I am an attorney who has advised and represented Maine school units from Kittery to Fort Kent since 1975 and former chairman of the Maine Council of School Board attorneys. I respectfully urge my fellow Mainers to support repeal of the current, gravely flawed school consolidation law. Vote yes on Question 3 so we can leave it to the wisdom of Maine people at the local level to devise the best uses of limited resources to educate their children.
The current law was supposed to provide “equitable educational opportunity for all students to demonstrate achievement of the content standards of the State’s system of learning results.” It was supposed to provide “rigorous academic programs” and “uniformity in the delivery of academic programs.” It was supposed to provide “a greater uniformity of tax rates for the support of schools” and “the creation of cost-efficient organizational structures.”
With enrollments falling and resources precious, these were lofty sounding and appropriate goals. But have they been achieved or will they ever? The evidence says no. Is the new system operating fairly and efficiently? No. It is not too late to acknowledge the flaws in the original law and repeal it. Return the decision-making process to the people locally rather than imposing a “one size fits all,” top down, big government solution on everyone with the heavy weight of financial penalties that hurt a large minority of Maine students unfairly.
Where do we stand today? According to the Maine Department of Education’s Web site, 48 percent of school units are not in compliance with the law!
This is shocking when you consider that many school units were effectively exempted from the law because they had large enough student populations before the consolidation mandate. This is shocking when you consider how hard good people have worked statewide to try to come into compliance. This happened because many communities found that not only would consolidation not save them money, it would cost them money. They were better off suffering the penalties.

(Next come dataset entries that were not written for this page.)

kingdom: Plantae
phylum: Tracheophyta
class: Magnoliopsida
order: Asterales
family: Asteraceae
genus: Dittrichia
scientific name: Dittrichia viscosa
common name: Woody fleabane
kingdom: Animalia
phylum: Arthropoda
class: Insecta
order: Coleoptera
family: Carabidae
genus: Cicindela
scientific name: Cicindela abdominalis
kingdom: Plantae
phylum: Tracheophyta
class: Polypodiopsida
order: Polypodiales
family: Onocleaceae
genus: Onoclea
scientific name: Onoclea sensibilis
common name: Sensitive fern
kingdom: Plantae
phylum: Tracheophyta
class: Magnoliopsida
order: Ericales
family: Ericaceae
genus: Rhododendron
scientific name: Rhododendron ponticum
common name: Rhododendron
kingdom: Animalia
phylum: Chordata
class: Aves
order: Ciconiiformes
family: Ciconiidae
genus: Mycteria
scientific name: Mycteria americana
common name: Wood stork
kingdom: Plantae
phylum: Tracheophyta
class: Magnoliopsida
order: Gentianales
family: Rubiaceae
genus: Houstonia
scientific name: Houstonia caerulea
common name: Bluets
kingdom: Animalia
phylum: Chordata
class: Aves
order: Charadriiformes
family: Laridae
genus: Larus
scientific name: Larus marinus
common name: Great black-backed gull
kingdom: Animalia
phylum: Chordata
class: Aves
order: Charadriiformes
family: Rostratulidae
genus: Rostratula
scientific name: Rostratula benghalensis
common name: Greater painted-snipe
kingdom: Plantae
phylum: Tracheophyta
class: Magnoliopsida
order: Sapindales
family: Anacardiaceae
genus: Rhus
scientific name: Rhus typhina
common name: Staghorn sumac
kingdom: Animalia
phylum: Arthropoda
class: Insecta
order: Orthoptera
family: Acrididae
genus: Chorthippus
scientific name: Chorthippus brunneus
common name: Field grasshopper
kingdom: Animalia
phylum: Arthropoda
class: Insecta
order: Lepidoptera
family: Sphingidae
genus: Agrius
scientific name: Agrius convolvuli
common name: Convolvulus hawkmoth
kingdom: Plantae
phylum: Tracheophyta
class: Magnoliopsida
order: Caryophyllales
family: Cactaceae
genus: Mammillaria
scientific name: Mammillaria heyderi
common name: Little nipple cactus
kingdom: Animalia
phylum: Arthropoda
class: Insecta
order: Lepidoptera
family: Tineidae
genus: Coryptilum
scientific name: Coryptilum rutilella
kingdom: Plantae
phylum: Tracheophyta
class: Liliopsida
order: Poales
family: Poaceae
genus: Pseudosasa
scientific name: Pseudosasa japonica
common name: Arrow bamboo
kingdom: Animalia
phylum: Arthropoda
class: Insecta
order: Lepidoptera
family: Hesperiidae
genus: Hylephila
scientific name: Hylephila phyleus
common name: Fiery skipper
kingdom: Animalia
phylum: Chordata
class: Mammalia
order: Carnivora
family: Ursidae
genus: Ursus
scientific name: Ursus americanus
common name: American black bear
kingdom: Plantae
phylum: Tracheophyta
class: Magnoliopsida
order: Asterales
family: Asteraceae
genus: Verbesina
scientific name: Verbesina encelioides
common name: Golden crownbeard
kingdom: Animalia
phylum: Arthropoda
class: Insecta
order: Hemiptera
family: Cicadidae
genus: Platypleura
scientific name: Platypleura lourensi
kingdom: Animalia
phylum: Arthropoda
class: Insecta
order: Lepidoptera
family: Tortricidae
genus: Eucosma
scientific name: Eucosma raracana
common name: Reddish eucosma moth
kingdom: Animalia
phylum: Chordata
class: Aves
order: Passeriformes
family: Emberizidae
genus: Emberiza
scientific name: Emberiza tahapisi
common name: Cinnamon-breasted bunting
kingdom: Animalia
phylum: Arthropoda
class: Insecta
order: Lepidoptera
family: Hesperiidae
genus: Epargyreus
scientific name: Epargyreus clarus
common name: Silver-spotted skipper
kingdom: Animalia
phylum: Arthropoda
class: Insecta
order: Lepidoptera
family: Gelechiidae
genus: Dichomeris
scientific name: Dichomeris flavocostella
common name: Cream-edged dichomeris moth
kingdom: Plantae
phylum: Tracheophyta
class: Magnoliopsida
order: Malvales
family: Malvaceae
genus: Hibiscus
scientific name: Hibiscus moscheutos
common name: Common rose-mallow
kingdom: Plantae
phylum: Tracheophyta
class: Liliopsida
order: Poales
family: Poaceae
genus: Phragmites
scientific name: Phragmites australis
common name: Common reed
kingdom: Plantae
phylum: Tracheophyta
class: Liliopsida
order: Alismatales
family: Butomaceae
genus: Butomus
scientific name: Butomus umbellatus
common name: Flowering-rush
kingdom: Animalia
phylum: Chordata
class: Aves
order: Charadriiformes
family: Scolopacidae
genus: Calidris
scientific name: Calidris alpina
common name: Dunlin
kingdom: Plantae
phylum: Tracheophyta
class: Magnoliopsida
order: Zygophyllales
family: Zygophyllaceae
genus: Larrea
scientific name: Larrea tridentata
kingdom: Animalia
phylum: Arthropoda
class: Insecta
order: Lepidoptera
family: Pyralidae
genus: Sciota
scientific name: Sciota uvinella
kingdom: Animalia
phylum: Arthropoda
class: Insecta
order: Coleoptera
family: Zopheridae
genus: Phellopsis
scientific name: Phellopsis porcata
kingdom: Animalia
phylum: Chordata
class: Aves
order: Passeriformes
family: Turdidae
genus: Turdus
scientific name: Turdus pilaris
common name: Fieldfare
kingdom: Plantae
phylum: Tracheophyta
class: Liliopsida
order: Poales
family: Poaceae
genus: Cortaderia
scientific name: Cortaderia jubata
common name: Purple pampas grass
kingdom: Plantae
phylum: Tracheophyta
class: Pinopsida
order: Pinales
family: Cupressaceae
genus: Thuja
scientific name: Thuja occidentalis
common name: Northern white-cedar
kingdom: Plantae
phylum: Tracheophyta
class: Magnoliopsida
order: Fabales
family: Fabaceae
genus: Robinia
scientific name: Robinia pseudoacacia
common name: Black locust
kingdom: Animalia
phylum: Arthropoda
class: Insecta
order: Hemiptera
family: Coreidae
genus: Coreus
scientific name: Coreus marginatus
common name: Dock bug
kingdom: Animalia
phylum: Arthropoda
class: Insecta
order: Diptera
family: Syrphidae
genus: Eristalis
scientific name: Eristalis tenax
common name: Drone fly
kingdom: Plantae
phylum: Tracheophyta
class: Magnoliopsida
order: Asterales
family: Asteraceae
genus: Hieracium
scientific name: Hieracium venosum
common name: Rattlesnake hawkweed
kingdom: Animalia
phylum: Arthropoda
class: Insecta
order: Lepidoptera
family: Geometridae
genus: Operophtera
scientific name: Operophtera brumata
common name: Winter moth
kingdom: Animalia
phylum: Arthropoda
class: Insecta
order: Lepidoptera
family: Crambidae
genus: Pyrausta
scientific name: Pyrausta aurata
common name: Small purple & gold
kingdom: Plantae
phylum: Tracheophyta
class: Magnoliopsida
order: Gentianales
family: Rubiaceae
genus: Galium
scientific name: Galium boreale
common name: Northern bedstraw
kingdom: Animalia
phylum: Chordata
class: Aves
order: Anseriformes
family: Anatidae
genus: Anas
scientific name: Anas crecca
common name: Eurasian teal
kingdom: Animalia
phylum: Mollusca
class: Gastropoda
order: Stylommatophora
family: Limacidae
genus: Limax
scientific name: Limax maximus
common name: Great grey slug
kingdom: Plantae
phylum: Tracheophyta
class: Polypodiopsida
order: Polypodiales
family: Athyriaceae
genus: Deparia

I personally worked with several units that submitted consolidation plans showing no savings and even cost increases after “leveling up” labor contracts and other cost factors. The Department rejected these plans because the law required that the plan had to show cost savings. When the writers of the plans called DOE to ask for guidance they were told simply to show the avoided penalties as cost savings! This happened repeatedly. Can you imagine: the only “savings” for many units was the avoidance of government imposed penalties?
If there is anything that more clearly shows the irrationality of this law I don’t know what it is.
The state is standing ready to impose $5.8 million in forfeitures of GPA to the noncompliant units, representing 30,865 students or 16.19 percent of all children attending Maine public schools. How does this financial punishment for the votes of their communities advance the law’s stated goal of assuring an equitable educational opportunity for all students? These are largely students from small school units, units that often bear a heavy burden in trying to provide a quality education to small populations. This financial punishment will hardly help.
The imposition of these penalties is also working to enhance disparities between urban and rural schools, and the invidious “North/South” conflict people identify in our state. Is that what we want to achieve with consolidation?
The first penalty in the law for noncompliant units is the halving of their subsidy for administration from $210 per student to $105 per student. This is without any foundation in facts or any actual analysis of what the impact of consolidation or non-consolidation will be on those costs. The statute assumes it costs the same for administration in all units, belying the theory behind the law that consolidation will reduce costs, and then imposes this arbitrary penalty. In a unit with 600 students, for example, this is a penalty of $63,000, the cost of perhaps one or two teachers. Is this rational? Is this fair? Does it promote equality of educational opportunities?
The second major penalty in the law is the 2 percent tax rate increase for the non compliant units, upping their expected mill rate for education from a projected 6.55 to 6.68. In a town with $100 million valuation this amounts to an annual $13,000 increase in local taxes. Does that achieve “a greater uniformity of tax rates for the support of schools”?
Hardly. In fact it is probably unconstitutional.
Forced consolidation was an answer looking for a question. If the state had scare resources and could not fund the 55 percent promise, it should have said so honestly and left the solutions to the local level. Existing laws for school administrative districts, school unions, and interlocal cooperation to share services or purchasing would have been available to do what needed to be done. But the planning would have reflected decisions at the lowest levels where the stakeholders had the most direct voice. It is not too late to make a course correction, repeal the consolidation laws, and allow the people to decide.
Bryan M. Dench is an attorney with Skelton, Tainter and Abbott in Auburn.